Requisitos do exercício —
a: Diga se cada afirmação abaixo está de acordo com o trecho sobre o olhar do estrangeiro. Responda sim ou não e cite literalmente as palavras do trecho que decidem a questão.
(i) A autopreservação trazida pelas rotinas não tem custo algum.
(ii) O passeio entre sombrinhas aconteceu no dia treze de abril de dois mil e dezenove.
(iii) A poética Cuiabá 300 sombrinhas pertence ao movimento Coletivo à deriva.
b: Escreva a continuação do trecho sobre o olhar do estrangeiro, começando logo após a última frase apresentada.

Trecho do documento —
O olhar do estrangeiro e o retomar deste olhar pela prática do caminhar
Ana Claudia Vitorio de
Carvalho Goes
É
interessante observar como somos entorpecidos diariamente por nossas rotinas.
Nossos afazeres e hábitos, nos colocam constantemente em modo automático, a fim
de preservar nossa memória para novas tarefas e desafios. No entanto essa autopreservação
nos custa um preço diante do qual muitas vezes não nos damos conta: o preço da
desvalorização, da desafeição, que aos poucos vai se tornando indiferença, até
chegar ao esquecimento.
Ao
passear entre sombrinhas no dia treze de abril de dois mil e dezenove, na
poética Cuiabá 300 sombrinhas, do movimento Coletivo à deriva, foi interessante
notar essa linha tão tênue, que separa a admiração da indiferença, o
enaltecimento da desvalorização, e o afeto do esquecimento.

[Registros de uma fonte de dados]
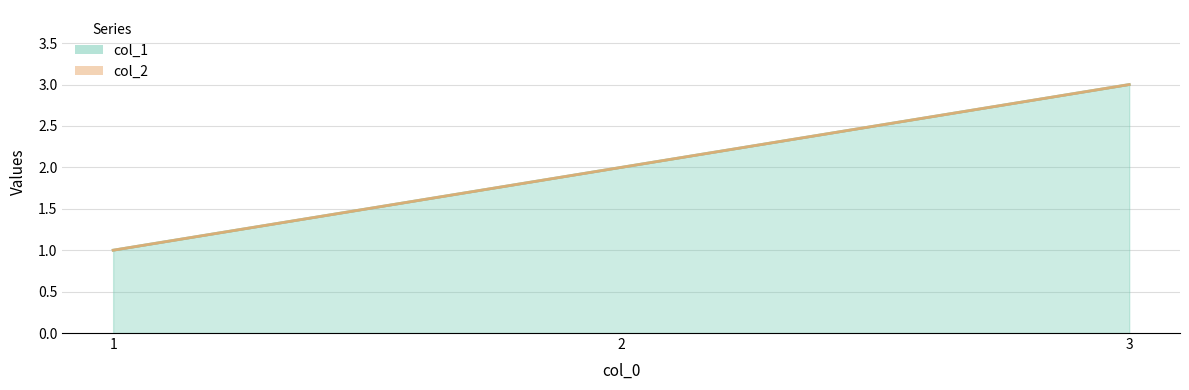

List the labels in order of col_2 value, largest first.

3, 2, 1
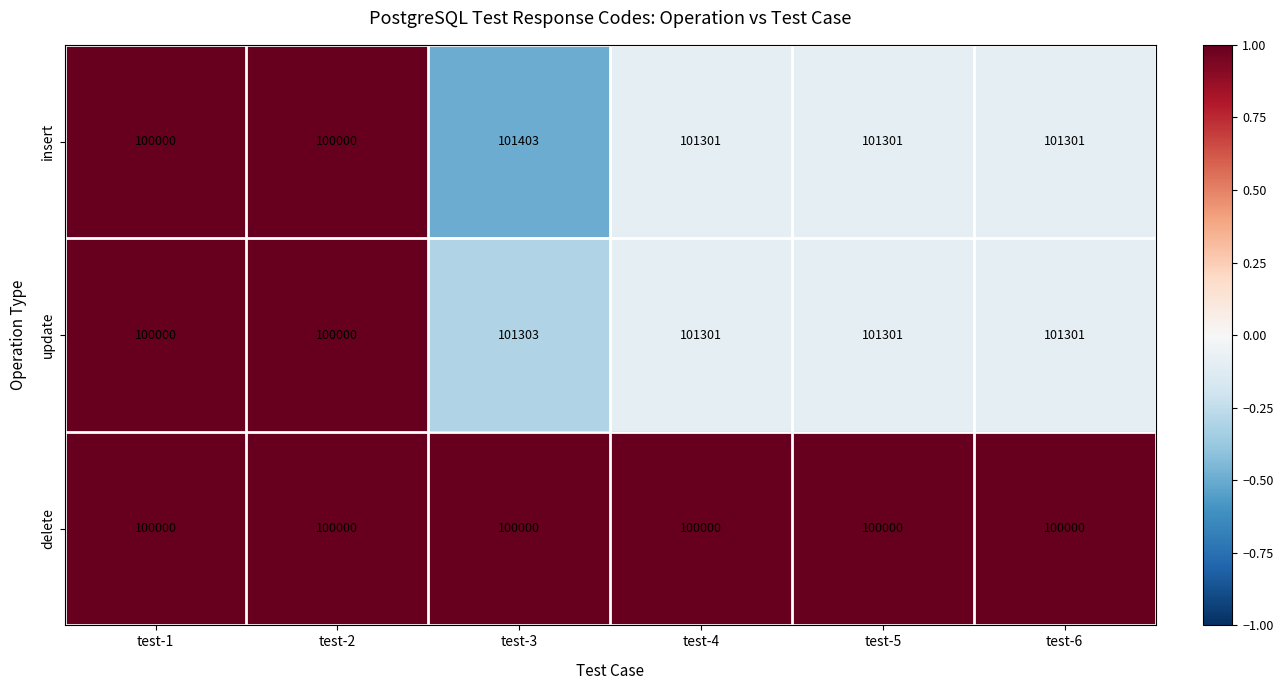

Reading left to right, transcribe all the data shown in this chart.

insert: test-1=100000	test-2=100000	test-3=101403	test-4=101301	test-5=101301	test-6=101301
update: test-1=100000	test-2=100000	test-3=101303	test-4=101301	test-5=101301	test-6=101301
delete: test-1=100000	test-2=100000	test-3=100000	test-4=100000	test-5=100000	test-6=100000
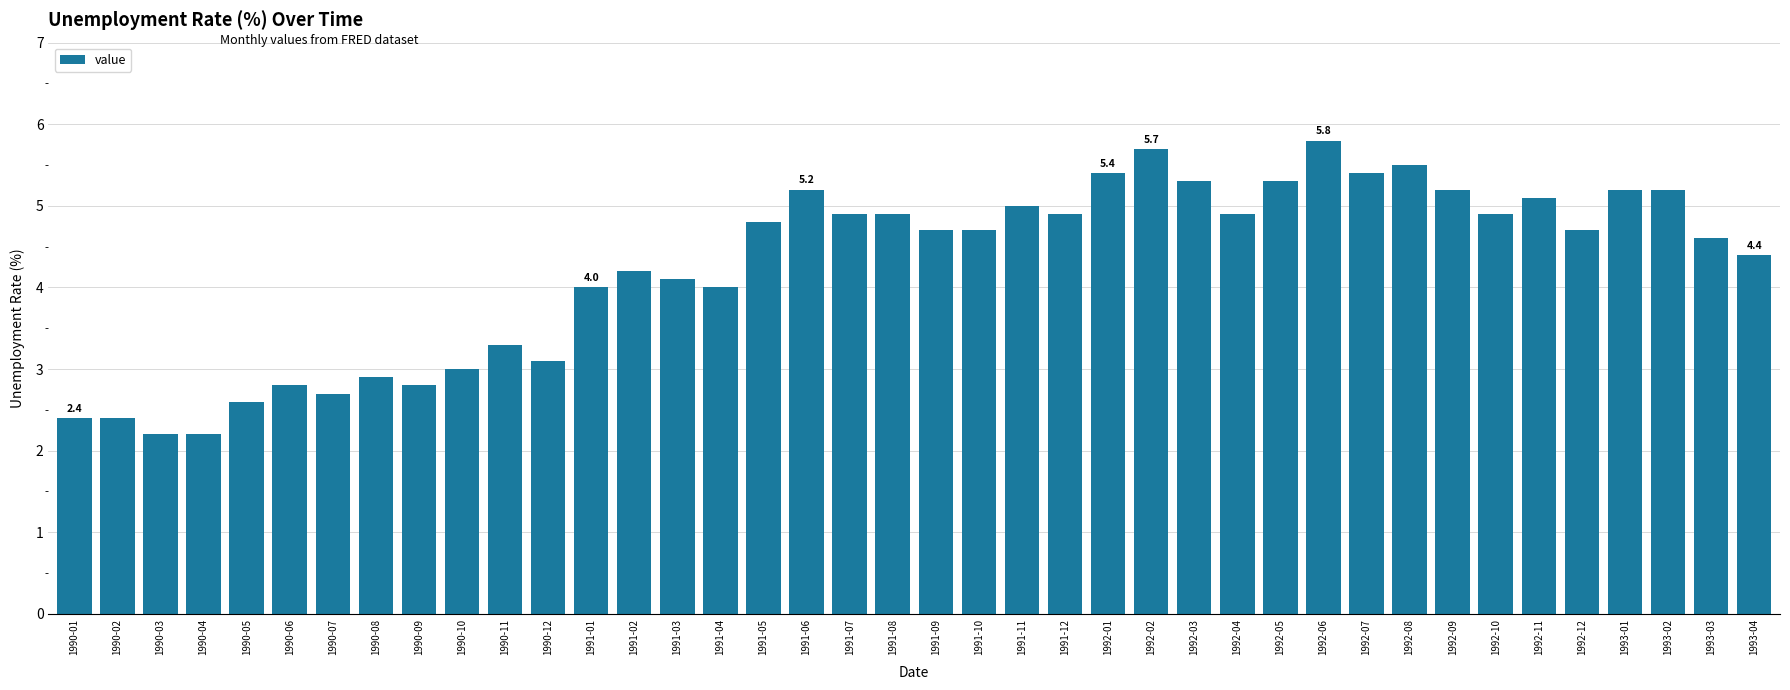

Reading left to right, extract all data points from this chart.

2.4	2.4	2.2	2.2	2.6	2.8	2.7	2.9	2.8	3.0	3.3	3.1	4.0	4.2	4.1	4.0	4.8	5.2	4.9	4.9	4.7	4.7	5.0	4.9	5.4	5.7	5.3	4.9	5.3	5.8	5.4	5.5	5.2	4.9	5.1	4.7	5.2	5.2	4.6	4.4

Respostas esperadas —
a:
(i) Não: "No entanto essa autopreservação nos custa um preço".
(ii) Sim: "no dia treze de abril de dois mil e dezenove".
(iii) Sim: "na poética Cuiabá 300 sombrinhas, do movimento Coletivo à deriva".

b:
Peixoto
(1998), traz um conceito que se aplica perfeitamente à reflexão em questão, o
conceito do “olhar do estrangeiro”. O olhar do estrangeiro é aquele que
vê além da superficialidade imposta à liquidez dos olhares da sociedade
contemporânea. Que traz ao observador uma experiência diferenciada. Essa
experiência traz consigo a capacidade de despertar um sentimento no observador
diante do que está sendo observado. De acordo com Guaraldo (2018), pode-se
entender o conceito de estética como aquele que se origina de uma profunda
relação entre observador e o que está sendo observado e ainda dos “sentimentos
que provém desta relação”, portanto é possível afirmar que o olhar do
estrangeiro é aquele que primeiro desperta a experiência estética no sujeito,
experiência essa que está diretamente ligada ao sentimento humano e por isso
não pode passar despercebida. A partir desse momento, o indivíduo cria um laço
afetivo com aquilo que lhe despertou a emoção, podendo ser este laço afetivo
algo relacionado a suas memórias, a seus conceitos culturais, suas
classificações de beleza, a seu cotidiano, enfim, de alguma forma ele foi
afetado por aquilo que viu.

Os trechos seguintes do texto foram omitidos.